La búsqueda del conocimiento es una actividad humana que podemos rastrear por varios milenios. Ya hace 25 siglos, en Grecia, Pitágoras enseñaba a sus discípulos los misterios de la naturaleza. El orden y la belleza del cosmos lo llevó a ver en el número la esencia de todo. La armonía se reflejaba en relaciones aritméticas sencillas; había matemáticas en todas las cosas.
Sin embargo, Pitágoras consideraba que el conocimiento era sólo para los iniciados, para sus discípulos, no para toda la gente, por lo que nunca escribió acerca de sus descubrimientos o de sus saberes. Él conversaba con sus seguidores, pero por temor a represalias de autoridades incultas, jamás se arriesgó a presentar públicamente sus pensamientos.
Esa idea de que el conocimiento no es de “consumo general” quedó arraigada por siglos en la academia. El enorme poder que tuvo la iglesia católica en la Edad Media y durante el Renacimiento afianzó la idea de que era mejor no manifestar públicamente un conocimiento nuevo, particularmente si iba en contra del saber de Aristóteles, que había sido adoptado por la iglesia como el único saber válido. El conocimiento es poder y eso lo hace ser sólo apropiado para estar en manos de quien lo ejerce. Una masa desinformada e inculta es mucho más fácil de manejar y manipular.
A fines del siglo XVII el gran científico holandés Christiaan Huygens publica su último libro titulado “Cosmotheoros (el observador de las estrellas): conjeturas relativas a los mundos planetarios, sus habitantes y producciones”. Se trata de un texto de divulgación que Huygens escribió, como era usanza de la época, en latín. Sin embargo, el mismo año de publicación -1698-, fue traducido al inglés, pero el editor en su prólogo pide disculpas por hacerlo pues muchos, -dice él-, considerarán de una enorme imprudencia poner ese conocimiento al alcance de gente que puede no entender el tema tratado e interpretarlo erróneamente. El conocimiento debe quedar protegido en el ámbito académico y no caer en manos de ignorantes. Cito este ejemplo, como hay muchos, que ilustran el punto: el conocimiento debe estar alejado de las masas.
Con la Revolución Francesa y la independencia de los Estados Unidos, a fines del siglo XVIII, soplan nuevos tiempos y la cultura y el conocimiento empiezan a permear hacia las clases medias de la sociedad. Los ideales de “libertad, igualdad y fraternidad” hacen urgente democratizar el conocimiento y el acceso a la educación de las grandes masas que habían estado históricamente marginadas.
Las universidades europeas comenzaron a cambiar la forma de enfrentar el saber y su manera de transmitirlo a las siguientes generaciones. En las naciones jóvenes se inauguran nuevas universidades que van dando acceso lentamente a los saberes universales.

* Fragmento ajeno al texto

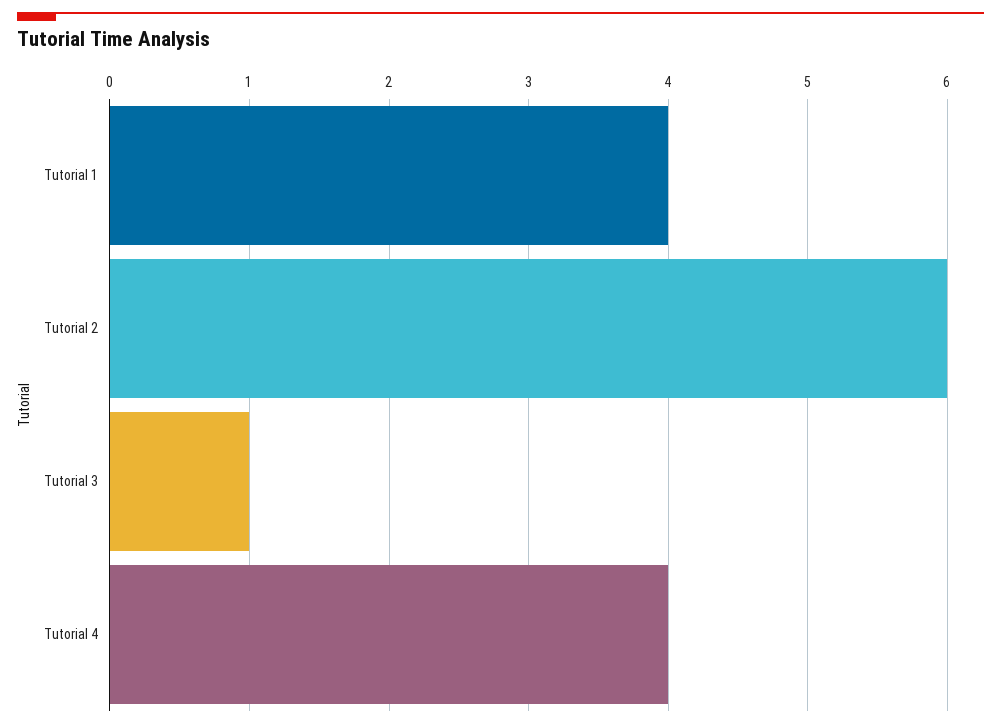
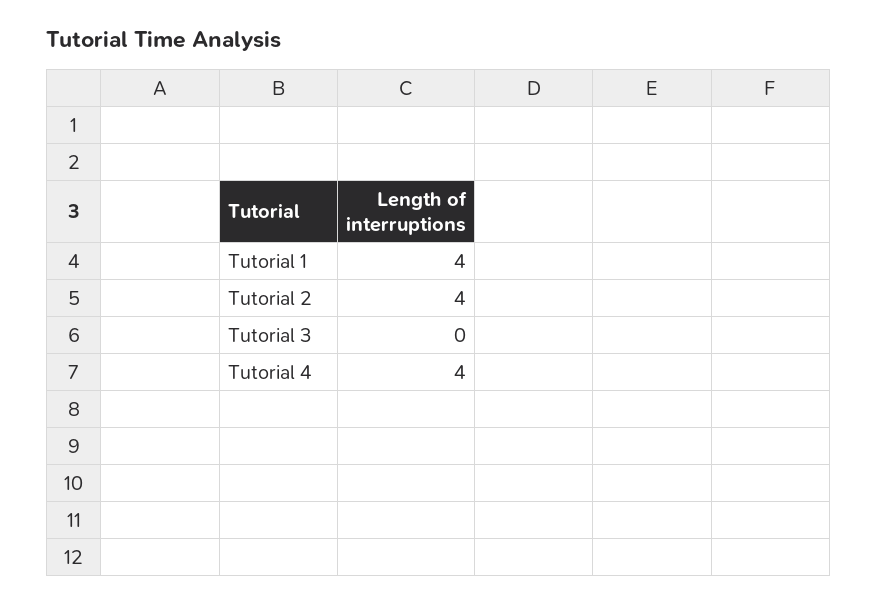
Tutorial 2: 6 -> 4
Tutorial 3: 1 -> 0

En nuestro país, con la fundación de la Universidad de Chile se hizo el intento de seguir esta ola modernizadora. Sin embargo, la educación no fue potenciada y a mediados del siglo XIX menos del 5% de la población era alfabetizada en escuelas primarias. Los niveles de analfabetismo en Chile eran enormes, pero las autoridades no tenían ningún problema en que las grandes masas del país fuesen analfabetas.
Con la Ley de Instrucción Primaria Obligatoria del presidente Juan Luis Sanfuentes, en 1920, se intentó por vía legal abordar ese problema y es así como el analfabetismo disminuyó en el siglo XX, pero aún en nuestros días hay niveles preocupantes en adultos mayores de 40 años y un enorme analfabetismo funcional en la población en general.
Por todo lo anterior, divulgar la ciencia y la cultura es fundamental si queremos tener un país mejor informado y más culto. La gran mayoría del país no puede mantenerse permanentemente desinformada. Con la mayor esperanza de vida de la población y la velocidad con que cambia el conocimiento es muy importante mantener a toda la ciudadanía lo mejor informada posible.
Divulgar los saberes es una parte fundamental de las universidades del Estado. No podemos sólo transmitir el conocimiento a la próxima generación de profesionales. El compromiso es con el país y toda su gente. La divulgación no puede seguir siendo “la parte ignorada o subvalorada” de la misión universitaria.